“Tudo tem o seu tempo.
Há um momento oportuno
para tudo o que acontece debaixo do céu.
Tempo de nascer e tempo de morrer;
Tempo de plantar e tempo de colher a planta.
Tempo de matar e tempo de salvar;
tempo de destruir e tempo de construir.
Tempo de chorar e tempo de rir;
tempo de lamentar e tempo de dançar.
Tempo de atirar pedras e tempo de as amontoar;
tempo de abraçar e tempo de se separar.
Tempo de buscar e tempo de perder;
tempo de guardar e tempo de esbanjar.
Tempo de rasgar e tempo de costurar;
tempo de calar e tempo de falar.
Tempo de amar e tempo de odiar;
tempo de guerra e tempo de paz. (…)
As coisas que Ele fez são todas boas no tempo oportuno. (…)”
(Ec 3,1-11)
O que tenho a dizer sobre este primeiro mês em missão? Tenho-me sentido muito desafiada na forma como vivo o tempo e cada momento de forma inteira. Sinto que esta aprendizagem começou ainda antes da partida, naquele mês e meio de espera. Foi um tempo inesperado, gratuito, que me ensinou a não viver na ansiedade do que vinha depois, mas a estar inteira no tempo que me era dado. Hoje percebo que foi um ótimo treino para aquilo que agora vivo em missão.

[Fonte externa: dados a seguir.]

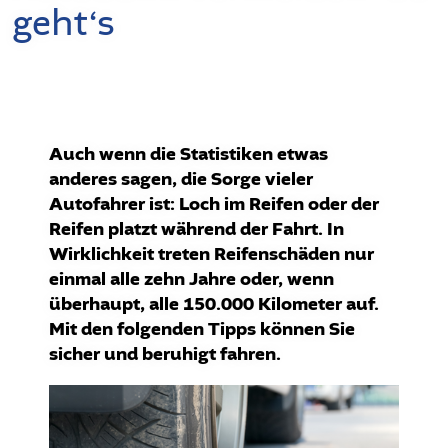
geht‘s
Auch wenn die Statistiken etwas
anderes sagen, die Sorge vieler
Autofahrer ist: Loch im Reifen oder der
Reifen platzt während der Fahrt. In
Wirklichkeit treten Reifenschäden nur
einmal alle zehn Jahre oder, wenn
überhaupt, alle 150.000 Kilometer auf.
Mit den folgenden Tipps können Sie
sicher und beruhigt fahren.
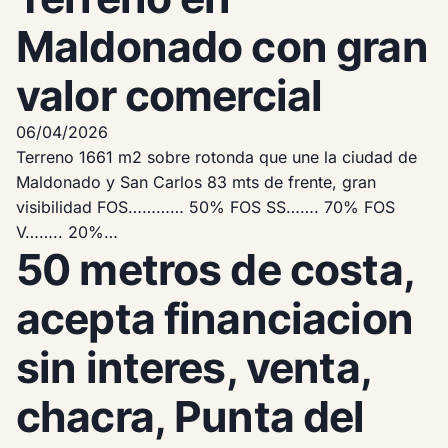
Maldonado con gran
valor comercial
06/04/2026
Terreno 1661 m2 sobre rotonda que une la ciudad de
Maldonado y San Carlos 83 mts de frente, gran
visibilidad FOS………… 50% FOS SS……. 70% FOS
V…….. 20%…
50 metros de costa,
acepta financiacion
sin interes, venta,
chacra, Punta del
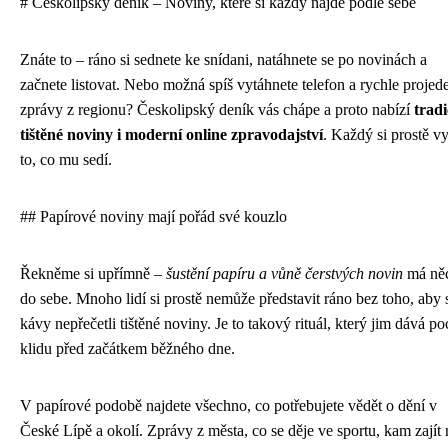
# Českolipský deník – Noviny, které si každý najde podle sebe
Znáte to – ráno si sednete ke snídani, natáhnete se po novinách a
začnete listovat. Nebo možná spíš vytáhnete telefon a rychle projed
zprávy z regionu? Českolipský deník vás chápe a proto nabízí
tradi
tištěné noviny i moderní online zpravodajství
. Každý si prostě v
to, co mu sedí.
## Papírové noviny mají pořád své kouzlo
Řekněme si upřímně –
šustění papíru a vůně čerstvých novin
má ně
do sebe. Mnoho lidí si prostě nemůže představit ráno bez toho, aby 
kávy nepřečetli tištěné noviny. Je to takový rituál, který jim dává poc
klidu před začátkem běžného dne.
V papírové podobě najdete všechno, co potřebujete vědět o dění v
České Lípě a okolí. Zprávy z města, co se děje ve sportu, kam zajít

Tempo para estar. Nesta fase inicial, somos chamadas sobretudo a estar: conhecer, observar, escutar, conversar. E Moçambique é um lugar privilegiado para aprender isso. Aqui o tempo corre sem urgência, há espaço para parar e perguntar: “Como está? Como acordou? Como está a família?”. Este tempo para estar também acontece em casa, com as minhas manas de missão, especialmente à mesa, onde as conversas são longas e ninguém tem pressa de as terminar.
Tempo para o silêncio. Por vezes, existe uma urgência de preencher o silêncio com palavras e ruído. Aqui, o silêncio é natural e faz parte das relações e das conversas. Estou a aprender a deixar espaço para o silêncio, como companhia e presença, e não como um vazio que tem de ser preenchido.
Tempo para partilhar. A oração comunitária diária tem sido um espaço essencial para parar e trazer ao coração aquilo que vivemos. É um tempo para recentrar, recordar Quem nos chamou e partilhar aquilo que vamos descobrindo.
Tempo de construir e confiar. No início da missão somos mais chamadas a escutar do que a fazer. É um tempo lento, às vezes abstrato e desconfortável, mas cheio de possibilidades. Construir com uma comunidade é sempre mais demorado do que construir sozinhos. A confiança nasce aqui: começar sem ver ainda os frutos, sabendo que virão no tempo oportuno. E é bonito ver que há tantas pessoas da comunidade que compreendem isso tão bem e querem fazer este caminho connosco.
Ainda é tudo tão novo e tão diferente, tanto que ainda não consigo nomear. Estou a aprender a estar aqui, a olhar à volta, a compreender e a deixar-me surpreender por este lugar. Tudo tem o seu tempo, e é o tempo oportuno para isto.